Вскоре арестовали Анну Лазаревну Ратнер, Феону Павловну, Володю Швейцера. Член нашего ученического комитета Трдат Трдатян пришел ко мне плакаться: сколько лет они с Машей Паронян любят друг друга, и вот теперь, когда ее братья узнали об этом, запретили встречаться, угрожали отправить ее на север, к тетке.
— Что делать, Фаро?
Какое-то проклятье. Помешались все. Там Рюша с Яшей умирают от любви. Здесь — Трдат. Володя влюблен в Рюшу. Аршак — в Лелю. А тут еще Егор, Кирилл.
— Посоветуй Маше, — предложила я, — отпроситься уехать на учебу в какой-нибудь университетский город. В Москву, Петербург, Ригу. И сам поезжай туда же.
Когда мы узнали, что Володю и Анну Лазаревну высылают на север, то Рюша, Яша и я пошли проводить их на вокзал. Купили цветы, специально для Володи — книгу о печати в России. Долго ходили вдоль путей, пока пашли их стоящими за решеткой в каком-то старом, грязном вагоне. Мы протянули руки друг другу, но тут же подошла стража и стала теснить провожающих. Маленькая, краснощекая Анна Лазаревна робко помахала рукой. Рядом с ней стоял наш худенький шестнадцатилетний гимназист. Раздался гудок, поезд тронулся».

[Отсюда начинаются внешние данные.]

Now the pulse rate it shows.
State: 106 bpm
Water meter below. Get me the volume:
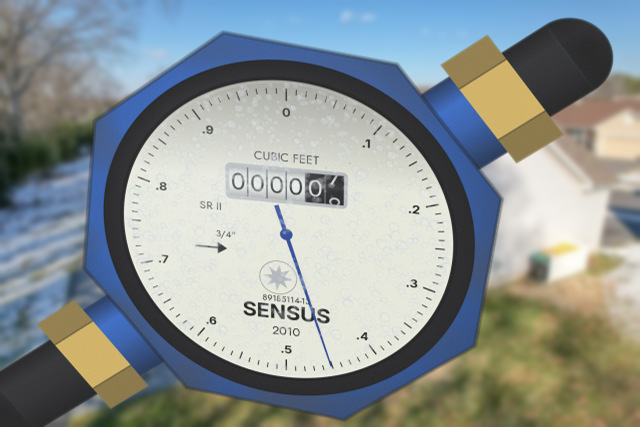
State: 7.45 ft³
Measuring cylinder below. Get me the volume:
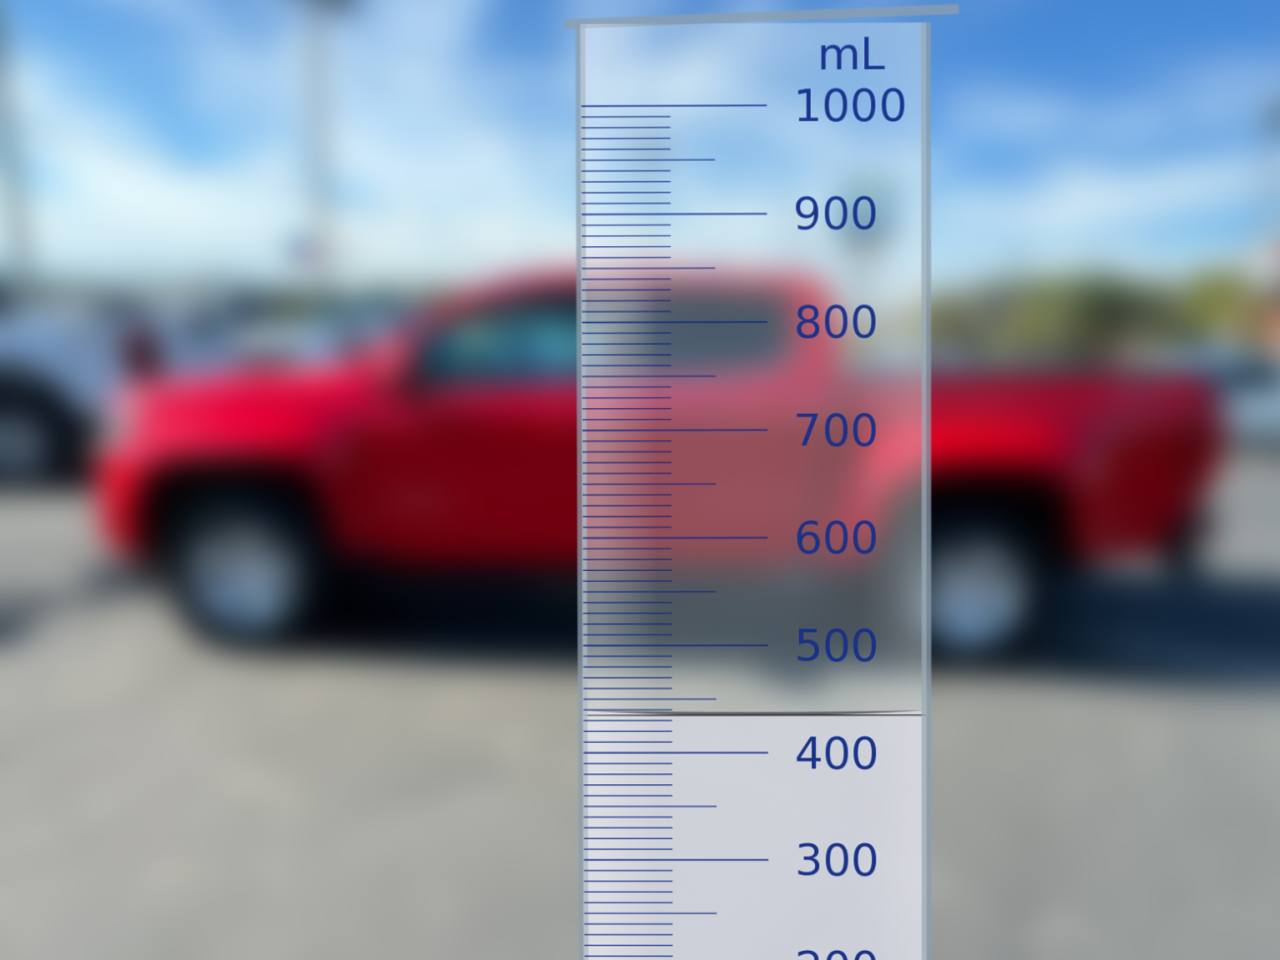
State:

«Прощальный гимназический вечер. Егор, мрачнее тучи, провел его на кухне. Трдат сидел на полу, обняв руками колени. Рюша плакала, вспоминая о Володе. Произносились грустные тосты о том, что кончилась молодость, лучшие, беззаботные дни жизни. А я думала иначе. В июле мне исполнялось девятнадцать лет. Кончались самые тяжелые годы, когда человек слаб, беззащитен, беспомощен, не приспособлен к самостоятельной жизни. Все лучшее, радостное было впереди.
В тот вечер я особенно остро почувствовала, что во мне живут два человека: один — молодой, беспечный, веселый, окрыленный радостными впечатлениями дня, другой — обремененный заботами о заработке, о стариках родителях, о братьях, которым постоянно что-то угрожает, о друзьях.